How can you operate a more serious system from the limited weekly budget of the Codex Plus package? I'll tell you!
How can you manage a more serious system with the limited budget of the Codex Plus package? I'll tell you!
No, this was not written by an AI. There are many other posts now. I am a person who operates a fairly complex content production system and many other small processes with the Codex Plus package. By the end of the week, 55-60 percent of the weekly package remains. This may seem like magic to many of you, but it's not.
What do I do?
Openclaw is in an executive role for me. It writes code, but not much. Its main task is to monitor processes, troubleshoot errors, and implement completed capabilities into the finished system.
Almost all of the tasks run Python scripts. This is good for two reasons. First, it is good for tasks that do not require the AI token. Second, the script output is stable and regulated. The AI's role here is to supervise execution and send a one-word Telegram message about the result. If there is an error, it indicates that the run has stopped. In this case, I check what the problem was—it also describes the problem—and, if necessary, I provide instructions for the solution. Most of the time, I don't need to provide instructions because it suggests a fix. I approve the suggestion, and it fixes the problem. But only if I approve it.
I should mention that I have both a coding agent and a reviewing agent. The main agent gives the coding task to the coding agent, which forwards the finished fix to the reviewing agent. If the report is flawless, the reviewing agent sends it to the main agent, who incorporates the fix. This may seem redundant, but it saves time and tokens because the completed codes and fixes are always flawless and work the first time.
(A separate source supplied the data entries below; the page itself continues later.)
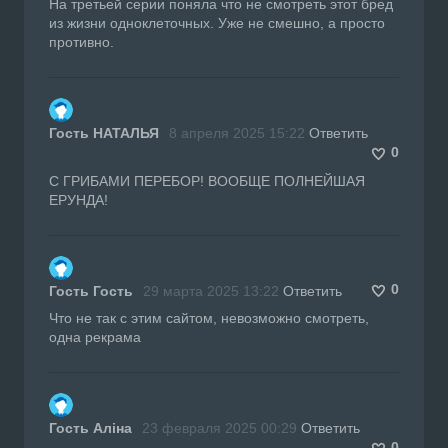
На третьей серии поняла что не смотреть этот бред
из жизни одноклеточных. Уже не смешно, а просто
противно.
Гость НАТАЛЬЯ
8 апреля 2025 15:22
Ответить
0
С ГРИБАМИ ПЕРЕБОР! ВООБЩЕ ПОЛНЕЙШАЯ
ЕРУНДА!
0
Гость Гость
29 марта 2025 13:22
Ответить
Что не так с этим сайтом, невозможно смотреть,
одна рекрама
Гость Аліна
23 февраля 2025 00:29
Ответить
0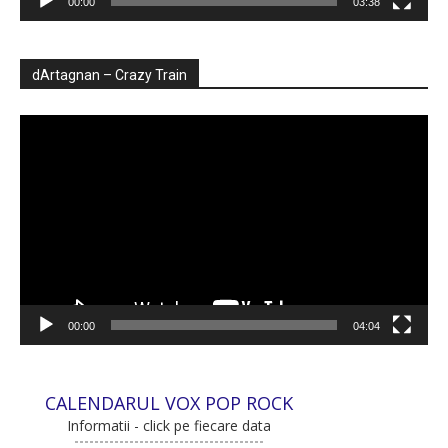
00:00
03:38
dArtagnan – Crazy Train
Player
video
00:00
04:04
CALENDARUL VOX POP ROCK
Informatii - click pe fiecare data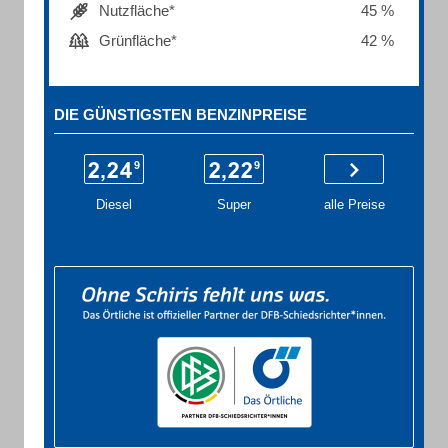
Nutzfläche*
45 %
Grünfläche*
42 %
DIE GÜNSTIGSTEN BENZINPREISE
Diesel
Super
alle Preise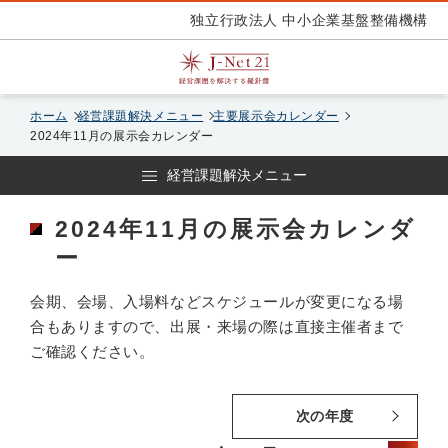
独立行政法人 中小企業基盤整備機構
ホーム
経営課題解決メニュー
主要展示会カレンダー
2024年11月の展示会カレンダー
経営課題解決メニュー
2024年11月の展示会カレンダ
ー
会期、会場、入場料などスケジュールが変更になる場
合もありますので、出展・来場の際は直接主催者まで
ご確認ください。
次の年度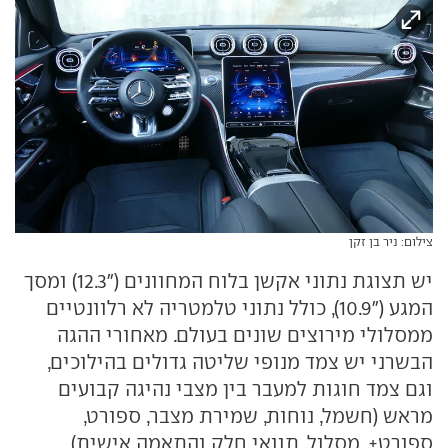
צילום: ניר בן זקן
יש תצוגת נתוני אקשן בלוח המחוונים ("12.3) ומסך
המגע ("10.9), כולל נתוני טלמטריה לא רלוונטיים
ממסלולי מירוצים שונים בעולם. מאחורי ההגה
הבשרני יש צמד מנופי שליטה גדולים בהילוכים,
וגם צמד חוגות למעבר בין מצבי נהיגה קבועים
מראש (חשמל, נוחות, שמירת מצבר, ספורט,
ספורט+, מסלול, תוואי חלק והתאמה אישית)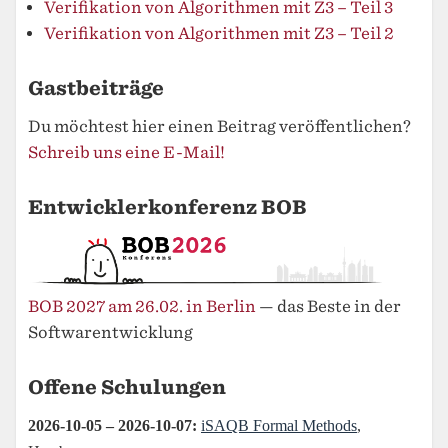
Verifikation von Algorithmen mit Z3 – Teil 3
Verifikation von Algorithmen mit Z3 – Teil 2
Gastbeiträge
Du möchtest hier einen Beitrag veröffentlichen?
Schreib uns eine E-Mail!
Entwicklerkonferenz BOB
BOB 2027 am 26.02. in Berlin
— das Beste in der
Softwarentwicklung
Offene Schulungen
The Python code used for the operation was written by Claude in the desktop application. I didn't use Claude's code either; the tasks were short, and it was fine without it. Now, OpenAI also writes code in the desktop application. This feature is included in the $20 package, so I don't use Openclaw. Previously, I would throw the completed code into another AI application to have it checked. Recently, though, I haven't needed to do that.
I save money by inserting the Python code created with the web application into the system and instructing my agent to review it. If an error is found, an error log is written. If no error is found, the code is integrated into the existing processes.
If an error log is generated, I return it to the desktop application, which then fixes the code based on the log.
The point is that the Openclaw agent's job is not to write complicated code but to make the system work.
There was a weekly batch reset this morning. I had 42% remaining when I switched from 2026.4.23 to 2026.5.3-1 yesterday. That took a lot of tokens because of a configuration bug in openclaw.json that prevented me from using the Codex 5.3 model after the upgrade. I didn't want to waste tokens on this since 4.23 was working fine. However, last night, I had 54% of my weekly token allowance remaining, so I switched to GPT 5.5 High. This solved the configuration problem. Now I have a fresher system and saved a lot of tokens for this bug fix. However, I still wasted over 40 percent of my weekly allowance because there was simply nothing else I could have used them for.
I wrote all of this so you can see that even an extra $20 package is not a small amount to operate; you just have to use it wisely.